Managing your finances takes time and energy, something we mostly learn as a life skill as we progress through our careers. Unfortunately, financial wellbeing is still a subject most people in the workplace were never taught or received guidance on; we simply learnt from our parents or developed it from experience and our mistakes. In our early working years, we move from one payday to the next, occasionally wondering why we have run out of money a week before we get paid.
That is why managing money and finances takes effort and yet we all suffer from a little laziness from time to time. Having a financial plan requires just as much effort as keeping fit or mentally looking after ourselves. In fact, money issues and worries can have a detrimental effect on our mental wellbeing and vice versa, which is why it is important to continually learn and develop our financial skills.

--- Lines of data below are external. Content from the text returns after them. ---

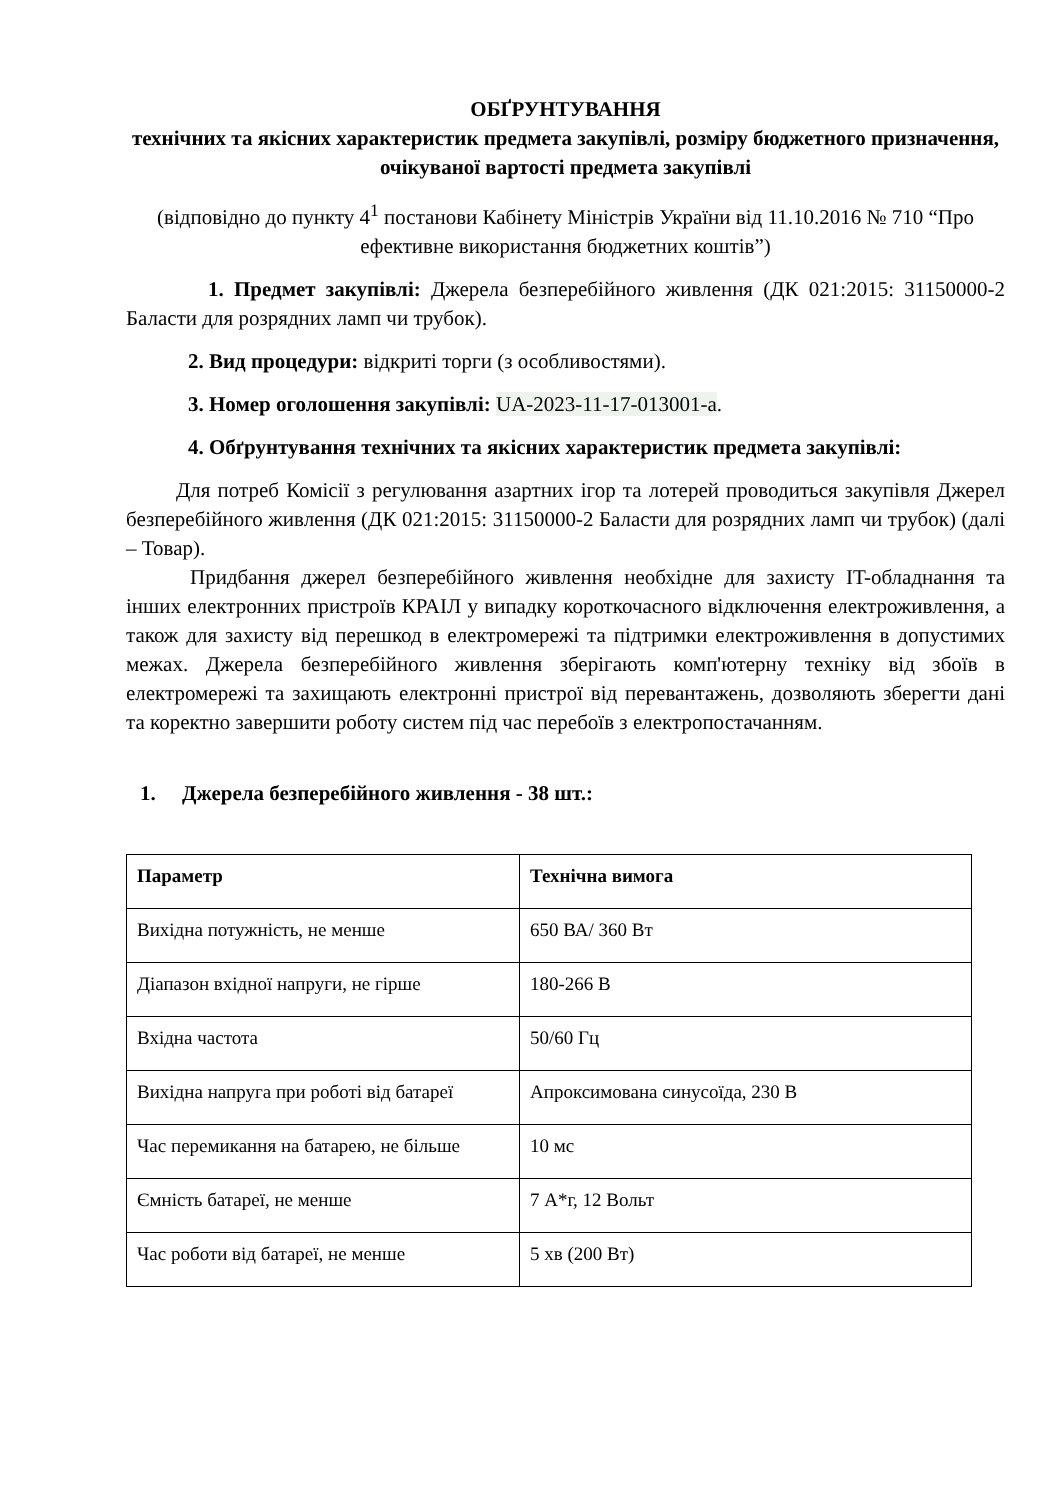ОБҐРУНТУВАННЯ
технічних та якісних характеристик предмета закупівлі, розміру бюджетного призначення, очікуваної вартості предмета закупівлі
(відповідно до пункту 4<sup>1</sup> постанови Кабінету Міністрів України від 11.10.2016 № 710 “Про ефективне використання бюджетних коштів”)
1. Предмет закупівлі: Джерела безперебійного живлення (ДК 021:2015: 31150000-2 Баласти для розрядних ламп чи трубок).
2. Вид процедури: відкриті торги (з особливостями).
3. Номер оголошення закупівлі: UA-2023-11-17-013001-a.
4. Обґрунтування технічних та якісних характеристик предмета закупівлі:
Для потреб Комісії з регулювання азартних ігор та лотерей проводиться закупівля Джерел безперебійного живлення (ДК 021:2015: 31150000-2 Баласти для розрядних ламп чи трубок) (далі – Товар).
Придбання джерел безперебійного живлення необхідне для захисту IT-обладнання та інших електронних пристроїв КРАІЛ у випадку короткочасного відключення електроживлення, а також для захисту від перешкод в електромережі та підтримки електроживлення в допустимих межах. Джерела безперебійного живлення зберігають комп'ютерну техніку від збоїв в електромережі та захищають електронні пристрої від перевантажень, дозволяють зберегти дані та коректно завершити роботу систем під час перебоїв з електропостачанням.
1. Джерела безперебійного живлення - 38 шт.:
| Параметр | Технічна вимога |
| --- | --- |
| Вихідна потужність, не менше | 650 ВА/ 360 Вт |
| Діапазон вхідної напруги, не гірше | 180-266 В |
| Вхідна частота | 50/60 Гц |
| Вихідна напруга при роботі від батареї | Апроксимована синусоїда, 230 В |
| Час перемикання на батарею, не більше | 10 мс |
| Ємність батареї, не менше | 7 А*г, 12 Вольт |
| Час роботи від батареї, не менше | 5 хв (200 Вт) |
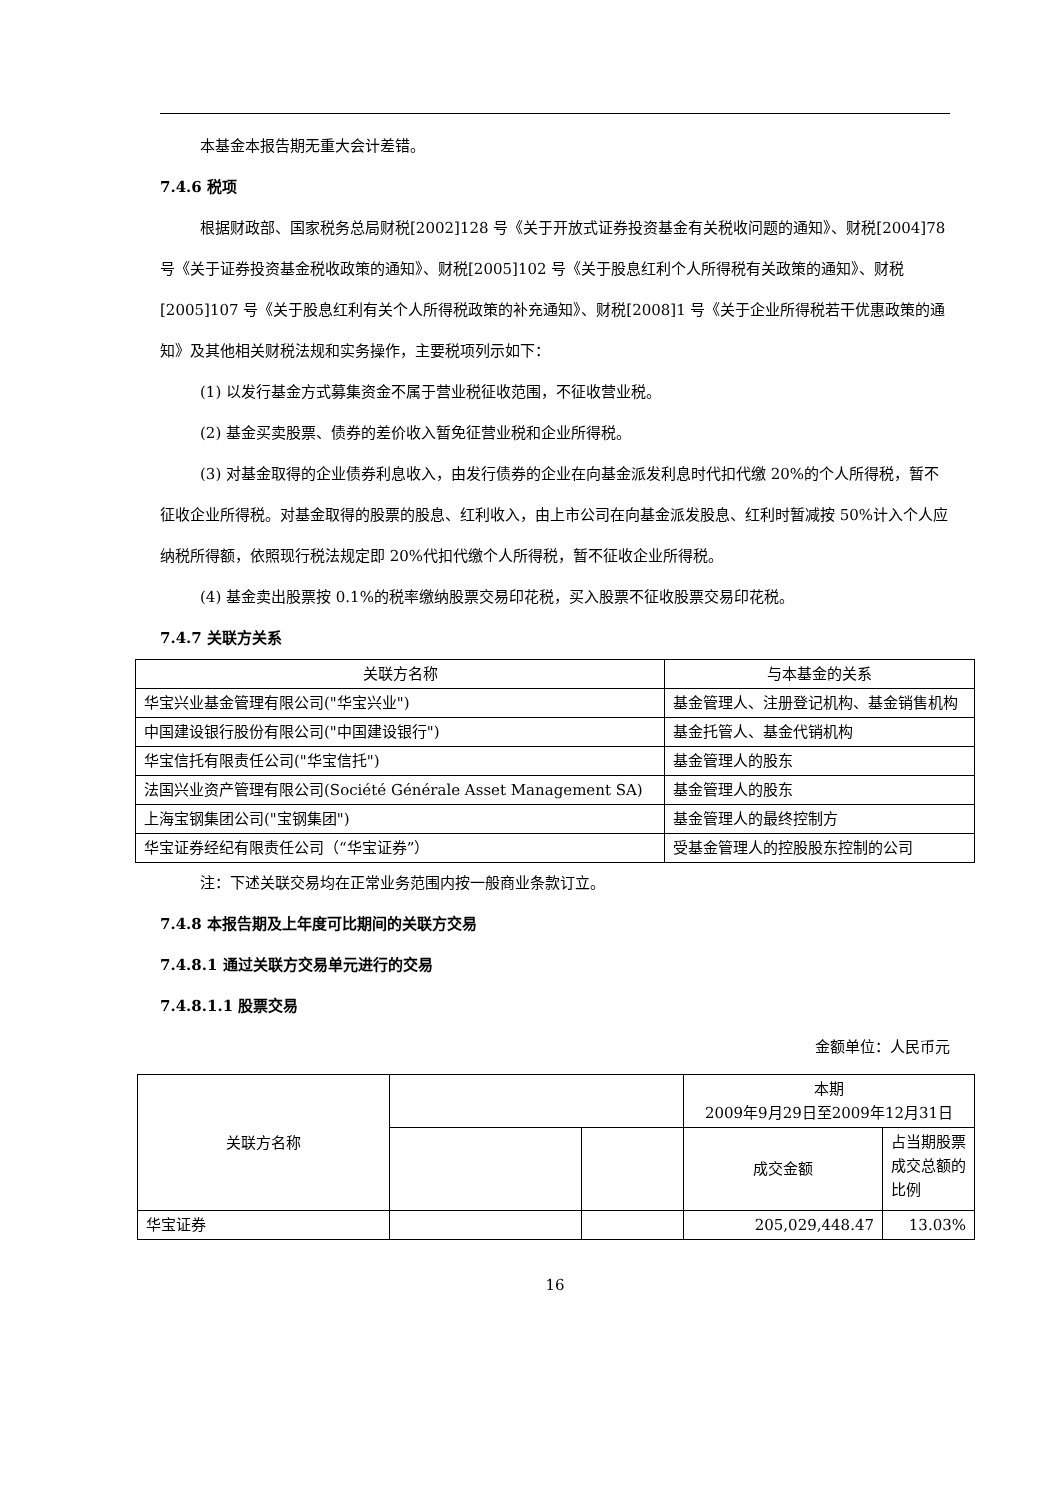本基金本报告期无重大会计差错。
7.4.6 税项
根据财政部、国家税务总局财税[2002]128 号《关于开放式证券投资基金有关税收问题的通知》、财税[2004]78 号《关于证券投资基金税收政策的通知》、财税[2005]102 号《关于股息红利个人所得税有关政策的通知》、财税[2005]107 号《关于股息红利有关个人所得税政策的补充通知》、财税[2008]1 号《关于企业所得税若干优惠政策的通知》及其他相关财税法规和实务操作，主要税项列示如下：
(1) 以发行基金方式募集资金不属于营业税征收范围，不征收营业税。
(2) 基金买卖股票、债券的差价收入暂免征营业税和企业所得税。
(3) 对基金取得的企业债券利息收入，由发行债券的企业在向基金派发利息时代扣代缴 20%的个人所得税，暂不征收企业所得税。对基金取得的股票的股息、红利收入，由上市公司在向基金派发股息、红利时暂减按 50%计入个人应纳税所得额，依照现行税法规定即 20%代扣代缴个人所得税，暂不征收企业所得税。
(4) 基金卖出股票按 0.1%的税率缴纳股票交易印花税，买入股票不征收股票交易印花税。
7.4.7 关联方关系
| 关联方名称 | 与本基金的关系 |
| --- | --- |
| 华宝兴业基金管理有限公司("华宝兴业") | 基金管理人、注册登记机构、基金销售机构 |
| 中国建设银行股份有限公司("中国建设银行") | 基金托管人、基金代销机构 |
| 华宝信托有限责任公司("华宝信托") | 基金管理人的股东 |
| 法国兴业资产管理有限公司(Société Générale Asset Management SA) | 基金管理人的股东 |
| 上海宝钢集团公司("宝钢集团") | 基金管理人的最终控制方 |
| 华宝证券经纪有限责任公司（“华宝证券”） | 受基金管理人的控股股东控制的公司 |
注：下述关联交易均在正常业务范围内按一般商业条款订立。
7.4.8 本报告期及上年度可比期间的关联方交易
7.4.8.1 通过关联方交易单元进行的交易
7.4.8.1.1 股票交易
金额单位：人民币元
| 关联方名称 | | | 本期 2009年9月29日至2009年12月31日 | |
| | | | 成交金额 | 占当期股票成交总额的比例 |
| 华宝证券 | | | 205,029,448.47 | 13.03% |
16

So back to my original point, that financial wellbeing takes effort. If you wanted to get fit, would you not take the time to join a club and start to build up your training? Finances are no different – there are many online resources that could be your ‘club’. Being financially sound is not about how much money you have; it is about making the best use of what you have and the continual learning you undertake and put into practice.
In the exceptional times in which we live, I can see why people might worry about pensions and investments, market conditions and global commerce. There are endless news articles with real or potential worries and threats; however, I believe there are three simple, basic steps we can all take that will help us improve our financial fitness and financial wellbeing:
It does not matter how much money you have or how much you earn, if you do not have any plan in place then you are unable to plan ahead. All it takes is a spreadsheet or a budgeting app and you can start to take control. A budget is becoming essential for our financial lives, as many financial decisions are based on our ability to repay and our disposable income. It is not just about covering the bills and whatever is left is spending money; we need to allocate a budget for everything from rent or mortgages through to food, clothing and socialising. Having control over money is an essential step to creating financial security.
Many UK workers do not have anything to fall back on should the worst happen. Most are still moving from payday to payday without putting anything aside. There are many opinions on how much you need, ranging from two months’ to six months’ worth of salary, but it starts with having an element of savings in your monthly budget. An emergency fund needs to be there when you need it but not readily spendable. So, invest this fund in a bank or building society savings account that can be accessed through a branch or an online transfer, but NOT in your regular bank account (where you will spend it!).
Try not to worry
This one is always counterintuitive as we naturally worry when things start to get out of control or if we experience any financial difficulties. Rest assured, there are ALWAYS solutions to every financial problem you might have. The financial services industry and the Government really do wish to treat people fairly and with compassion, to find a solution to any issue a person has. If it is debt, there are charities and Citizens Advice with multiple solutions; if it is income, then your employer and your local council can help; if it is savings and investments, then speak to advisers and/or your bank. If you just put your hand up, you will find help is very forthcoming.
So, having good financial wellbeing is not hard; it just means we need to spend time and effort to make things better for ourselves. Taking time to manage the money in and the money out is essential and starting the savings journey will help greatly with our financial security. Seeking help is essential – we all need a helping hand from time to time.